Paris thanked Putin for his hospitality by running off with the Russian President’s favourite mistress to a luxurious house in Kiev Ukraine where they were currently making out together.

As the serpent Ouroboros swallowed his own tail and the Greco-Roman god Ares/Mars let loose the dogs of war, it appears that History has now come full circle.

-A vampire novel chapter
written by Christopher
Monday January 31st
2022.

25 Comments

  1. Tanya said,

    Brilliant piece once again !

  2. 北方榆 (Northern Elm) said,

    hahaha, the special troops sent to invade Russia by US must be full of combative power (to the enemy of Covid 19)….

  3. Hyperion said,

    I think Pootin would be very surprised to find a Brigade of Trans Marines invading Siberia from the Aleutians. If they were all dressed up as Russian grandmas with wooden rolling pins and cast iron skillets, he would run for his life.

    • Dracul Van Helsing said,

      Most likely they would all be a bunch of uglos (all potential victims of Pan Goatee) with their make-up and mascara running down their face whining and snivelling about someone using the “wrong” gender pronoun about them.

      • Hyperion said,

        I had this horrible premonition of a military disaster because the supply sergeant forgot to pack ball warmers and monkey butt cream. 😵‍💫

      • Dracul Van Helsing said,

        That would bring the whole military operation to a sudden end. 🍑❄

      • Hyperion said,

        LOL! Indeed, the Army moves slowly and doesn’t move at all when the chaff is severe and the monkey butt glares in the full moon. The final end comes when the Twinkies and coffee runs out. There is nothing left to do but surrender and hope the Russians have plenty of coffee and Twinkies to spare. And this brings me to why we should never pursue an unnecessary war, instead we should strike mutually supporting treaties to ensure the world can be happy without worry of gonadal chaffing, monkey butt, and severe shortages of Twinkies and coffee. If we do these things, why would we need war?

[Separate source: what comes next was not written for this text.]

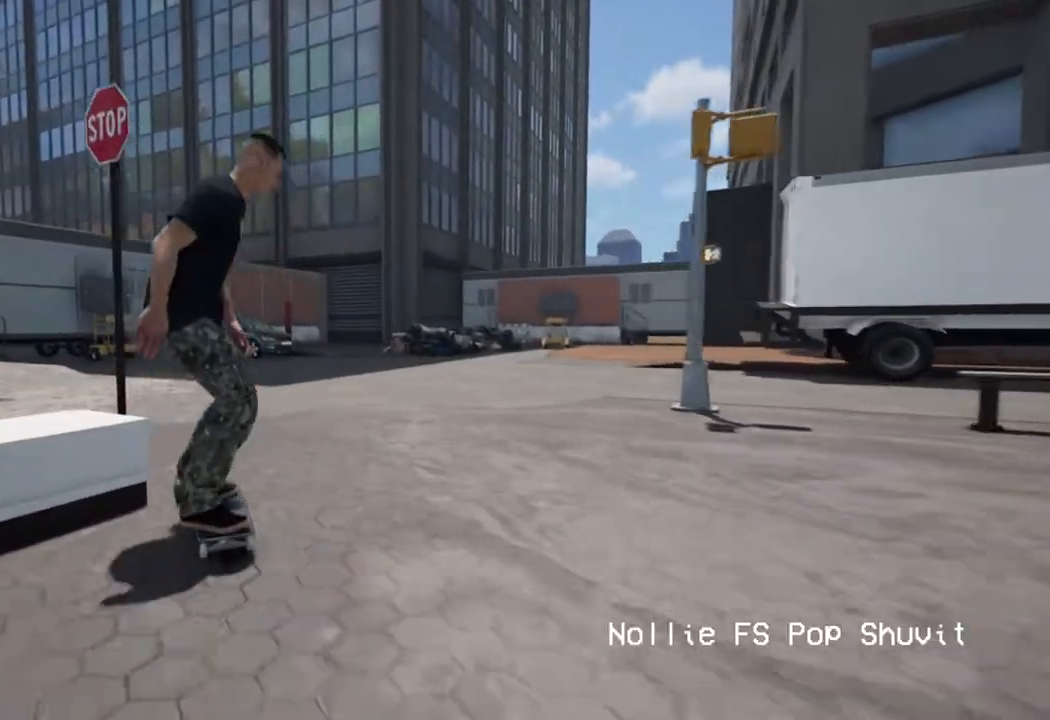
{"buttons": [], "left_stick": "center", "right_stick": "down", "events": [[283, "R2", "up"], [383, "right_stick", "down"]]}
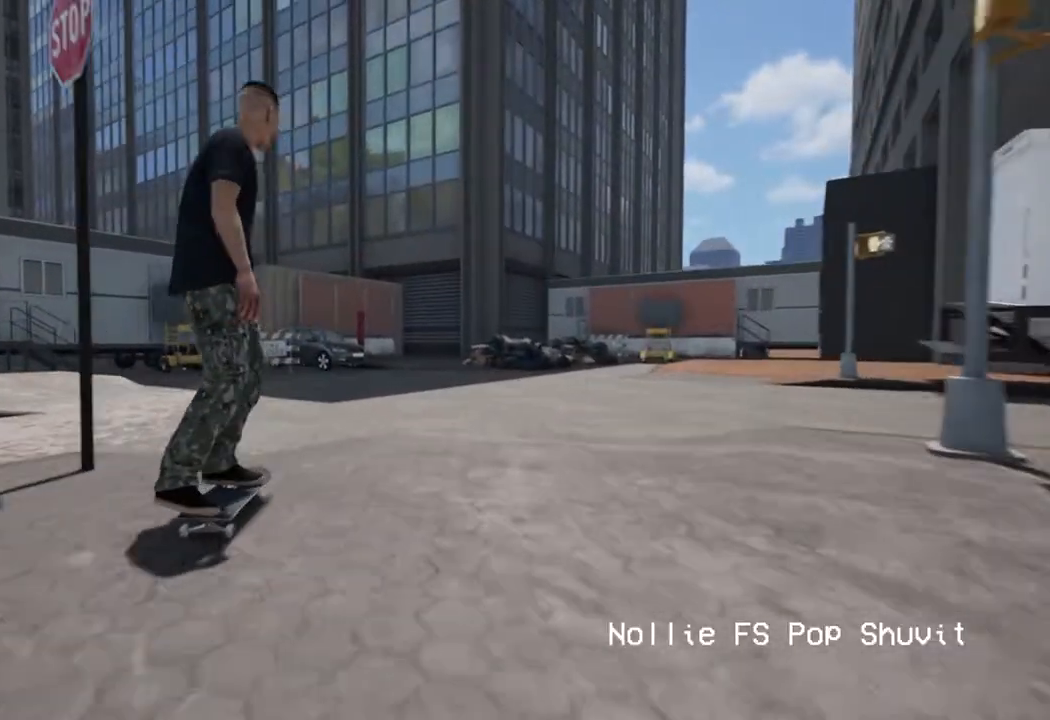
{"buttons": [], "left_stick": "down-left", "right_stick": "center", "events": [[100, "right_stick", "left"], [200, "left_stick", "down-left"], [200, "right_stick", "center"]]}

      • Dracul Van Helsing said,

        As the Seinfeld character of Elaine Benes noted in a Leo Tolstoy quote that Tolstoy never said, “War! War! What’s it good for?” .

      • Hyperion said,

        I think the reply was, “absolutely nothing.”

      • Dracul Van Helsing said,

        It was. 😀

      • Hyperion said,

        I don’t think we should change that. Poor ole sleepy Joe is going to bumble and fumble into Pootin’s tripwire and we’re going to get a real spanking. I think we may have smarter people rising up to shove ole sleepy Joe back into his rocker. War changes the world through fire but it never solves any problems.

      • Dracul Van Helsing said,

        That’s very true.

        We should substitute in its place a WWF wrestling match between Putin and Biden.

        “Putin slams Biden to the floor.”

        “Biden’s white shorts are turning brown.”

        “Putin passes out from the fumes.”

      • Hyperion said,

        Waaaa haaaa haaaa! The crowd goes wild, Depends adult diaper company stocks soar on Wall Street.

      • Dracul Van Helsing said,

        “Depends- the diaper of champions.”

      • Hyperion said,

        When you know you gonna blow, depend on Depends.

      • Dracul Van Helsing said,

        This is how a politician lets the people know he’s full of it 💩.

      • Hyperion said,

        LMAO! I remember in the good ole days when Storm Thurman would fart at the podium and his teeth flew across the stage and his toupee slid over his eyes. That was political power at its best.

      • Dracul Van Helsing said,

        As that old song went, “Those were the days, my friend… ” 😂😅🤣

      • Hyperion said,

        I thought they would never end….

      • Dracul Van Helsing said,

        Me neither.

      • Dracul Van Helsing said,

        Hi Daniel,

        I replied to your recent email.

        So check your gmail.

        I’m also sending you and Steve new emails.